From left, Alex and Royanne Kropog were recently awarded the Gold Cross of Merit from the Hungarian Government, the second-highest award given to civilians. They were presented the award during a ceremony inside the newly-opened THE REACH at the John F. Kennedy Center for the Performing Arts in Washington, D.C., on Monday, Oct. 21. Also pictured is Dr. Laszlo Szabo, Ambassador of Hungary to the United States.Photo Submitted

The event was held to commemorate the 63rd anniversary of the 1956 Hungarian Revolution and to celebrate the 30th anniversary of the restoration of democracy in Hungary. Decorations of red, white and green — the Hungarian national colors — filled the room as people from across the globe came together to celebrate Hungarian culture and history.

Among the 200 guests were distinguished members of the administration, 10 ambassadors, and other members of the diplomatic corps and the Hungarian-American community. Apart from hearing music and moving speeches about Hungary’s past, present, and future, those in attendance came to recognize Alex and Royanne Kropog for the part they’ve played in keeping Hungarian culture alive in the United States.

Szabo presented the Kropogs with the Gold Cross of Merit, the second-highest civilian award given by the Hungarian government. The Kropogs received the award for the work they have done to promote Hungarian history and culture in their local Hungarian Settlement, which was established 123 years ago in Albany.

And they’ve done quite a bit.

“You don’t realize how much has been done until you have to write it all down,” Royanne said one morning inside the Hungarian Settlement Museum, which the Kropogs helped open in 2017. “There are things you don’t even think about doing. You just do it.”

The Kropogs are both active members of the Hungarian Settlement Historical Society, which set out to restore the old Hungarian School into a museum when it was formed in 2000.

That same year, the society and the Livingston Parish School Board agreed to a 50-year lease renewable for successive half-century terms upon mutual consent of both parties. The lease allowed the society to establish a site for preservation of artifacts, documents, photographs, immigration papers, newspapers, and oral histories of Hungarian settlers.

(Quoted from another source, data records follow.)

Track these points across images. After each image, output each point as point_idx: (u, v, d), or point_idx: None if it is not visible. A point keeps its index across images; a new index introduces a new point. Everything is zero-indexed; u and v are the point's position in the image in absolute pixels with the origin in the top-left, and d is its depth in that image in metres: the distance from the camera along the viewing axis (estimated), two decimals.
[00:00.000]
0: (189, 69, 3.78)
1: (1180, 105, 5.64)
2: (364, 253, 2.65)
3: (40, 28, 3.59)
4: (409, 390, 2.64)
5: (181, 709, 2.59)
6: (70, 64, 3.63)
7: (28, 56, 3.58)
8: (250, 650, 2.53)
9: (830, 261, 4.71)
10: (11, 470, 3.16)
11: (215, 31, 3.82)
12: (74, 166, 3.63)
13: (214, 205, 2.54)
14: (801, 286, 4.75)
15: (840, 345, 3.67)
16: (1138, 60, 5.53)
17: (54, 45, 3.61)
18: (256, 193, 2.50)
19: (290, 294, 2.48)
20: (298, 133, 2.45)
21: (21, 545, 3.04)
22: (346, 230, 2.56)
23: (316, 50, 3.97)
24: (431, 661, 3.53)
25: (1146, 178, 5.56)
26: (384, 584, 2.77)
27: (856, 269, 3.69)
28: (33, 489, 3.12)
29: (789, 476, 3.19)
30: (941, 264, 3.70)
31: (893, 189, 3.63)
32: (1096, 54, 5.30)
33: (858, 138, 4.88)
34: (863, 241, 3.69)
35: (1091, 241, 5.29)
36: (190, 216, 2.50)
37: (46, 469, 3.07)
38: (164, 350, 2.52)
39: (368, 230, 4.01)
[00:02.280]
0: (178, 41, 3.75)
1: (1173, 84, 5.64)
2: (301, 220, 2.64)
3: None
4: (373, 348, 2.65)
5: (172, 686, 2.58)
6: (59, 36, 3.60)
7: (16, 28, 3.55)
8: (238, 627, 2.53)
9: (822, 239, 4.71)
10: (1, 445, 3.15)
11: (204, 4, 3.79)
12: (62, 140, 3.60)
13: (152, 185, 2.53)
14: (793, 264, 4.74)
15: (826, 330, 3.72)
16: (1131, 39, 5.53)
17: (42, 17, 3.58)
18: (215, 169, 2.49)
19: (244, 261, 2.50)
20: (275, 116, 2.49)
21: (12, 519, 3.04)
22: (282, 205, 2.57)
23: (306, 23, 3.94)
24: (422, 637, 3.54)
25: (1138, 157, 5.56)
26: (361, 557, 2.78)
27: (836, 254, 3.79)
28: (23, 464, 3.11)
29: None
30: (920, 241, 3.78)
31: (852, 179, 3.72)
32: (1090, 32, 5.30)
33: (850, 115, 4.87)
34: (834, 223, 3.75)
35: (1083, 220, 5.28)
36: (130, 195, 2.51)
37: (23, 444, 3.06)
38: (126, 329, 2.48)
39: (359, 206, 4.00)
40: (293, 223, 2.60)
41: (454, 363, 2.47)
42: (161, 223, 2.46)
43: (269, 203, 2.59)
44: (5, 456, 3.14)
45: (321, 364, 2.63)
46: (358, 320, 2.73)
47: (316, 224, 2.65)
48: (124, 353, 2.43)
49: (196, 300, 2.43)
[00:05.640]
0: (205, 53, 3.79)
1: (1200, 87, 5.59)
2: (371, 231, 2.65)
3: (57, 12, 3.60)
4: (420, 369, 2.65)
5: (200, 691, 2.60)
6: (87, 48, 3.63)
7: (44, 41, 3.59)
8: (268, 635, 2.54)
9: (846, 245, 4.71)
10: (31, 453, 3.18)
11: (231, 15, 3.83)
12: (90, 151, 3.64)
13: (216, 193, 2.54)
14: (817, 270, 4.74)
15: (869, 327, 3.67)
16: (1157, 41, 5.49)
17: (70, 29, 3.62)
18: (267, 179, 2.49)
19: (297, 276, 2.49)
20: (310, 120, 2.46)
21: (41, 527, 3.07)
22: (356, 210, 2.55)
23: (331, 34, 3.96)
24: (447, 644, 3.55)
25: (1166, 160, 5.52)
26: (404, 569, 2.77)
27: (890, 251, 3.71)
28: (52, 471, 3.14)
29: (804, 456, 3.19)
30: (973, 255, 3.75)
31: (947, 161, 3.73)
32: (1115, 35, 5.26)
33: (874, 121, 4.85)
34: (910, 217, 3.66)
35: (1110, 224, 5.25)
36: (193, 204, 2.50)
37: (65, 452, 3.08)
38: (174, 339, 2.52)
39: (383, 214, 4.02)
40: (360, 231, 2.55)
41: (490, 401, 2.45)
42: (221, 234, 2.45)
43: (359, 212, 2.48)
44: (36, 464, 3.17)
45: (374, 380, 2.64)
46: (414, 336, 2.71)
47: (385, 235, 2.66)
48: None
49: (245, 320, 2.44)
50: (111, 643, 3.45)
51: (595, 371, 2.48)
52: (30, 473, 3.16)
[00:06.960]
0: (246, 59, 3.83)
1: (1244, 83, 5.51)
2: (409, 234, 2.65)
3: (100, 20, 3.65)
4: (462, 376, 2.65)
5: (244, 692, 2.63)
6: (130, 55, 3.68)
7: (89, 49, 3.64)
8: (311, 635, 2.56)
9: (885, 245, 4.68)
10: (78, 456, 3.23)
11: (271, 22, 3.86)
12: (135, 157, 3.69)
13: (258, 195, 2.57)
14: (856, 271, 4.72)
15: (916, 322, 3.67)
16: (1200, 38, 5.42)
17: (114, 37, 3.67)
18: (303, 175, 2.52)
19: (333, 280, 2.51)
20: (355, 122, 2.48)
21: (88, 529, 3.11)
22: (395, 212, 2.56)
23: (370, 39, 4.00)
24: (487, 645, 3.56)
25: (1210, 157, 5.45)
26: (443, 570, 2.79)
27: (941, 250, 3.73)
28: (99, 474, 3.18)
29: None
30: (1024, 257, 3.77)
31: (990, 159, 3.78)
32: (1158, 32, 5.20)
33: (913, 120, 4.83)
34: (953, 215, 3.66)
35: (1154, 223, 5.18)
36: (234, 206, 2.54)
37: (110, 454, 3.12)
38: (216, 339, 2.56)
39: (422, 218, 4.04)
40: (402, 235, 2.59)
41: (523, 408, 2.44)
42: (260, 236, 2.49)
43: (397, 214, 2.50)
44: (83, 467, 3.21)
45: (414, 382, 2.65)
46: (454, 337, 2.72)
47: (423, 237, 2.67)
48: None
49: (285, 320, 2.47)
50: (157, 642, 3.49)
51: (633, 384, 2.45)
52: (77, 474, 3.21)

Alex and Royanne Kropog were recently awarded the Gold Cross of Merit from the Hungarian Government, the second-highest award given to civilians. They were presented the award during a ceremony inside the newly-opened THE REACH at the John F. Kennedy Center for the Performing Arts in Washington, D.C., on Monday, Oct. 21.David Gray | The News

It also provided a site for research, cultural events, Hungarian language classes, exhibit and educational programs for children and adults.

But before any of that could happen, the building needed work — a lot of it.

And to do that, the society needed money — a lot of it.

Alex and Royanne both remember the sight of building when they first got involved — the stacks of old lumber, the sheets of rusted tin, the unkempt grounds outside — and the challenge it presented.

“When we got into this place, it looked pretty bad,” Alex recalled.

“We had been doing pulled pork dinners to raise money, but you can’t get enough money doing that,” Royanne added. “So we had to start writing grants.”

They wrote away, applying for grant after grant.

With Alex and Royanne leading the effort, the society was able to secure a variety of state grants, donations, and fundraisers to begin renovation of the old school, originally built in 1906. As president of the Hungarian Settlement Historical Society, Alex has helped secure nearly $400,000 in grants and donations for the project.

The work of the Kropogs and all involved culminated in September 2017, when the Hungarian Settlement Museum was officially unveiled during a ribbon-cutting ceremony.

Alex and Royanne, who have both acquired dual-citizenship, are now the official-unofficial caretakers of the museum, which houses artifacts from 121 Hungarian families locally and across the globe.

The museum, located at 27455 La. Hwy. 43, is open two days a week and allows visitors to explore Hungarian culture and history as well as the strawberry and lumber industries that first lured Hungarians to the area.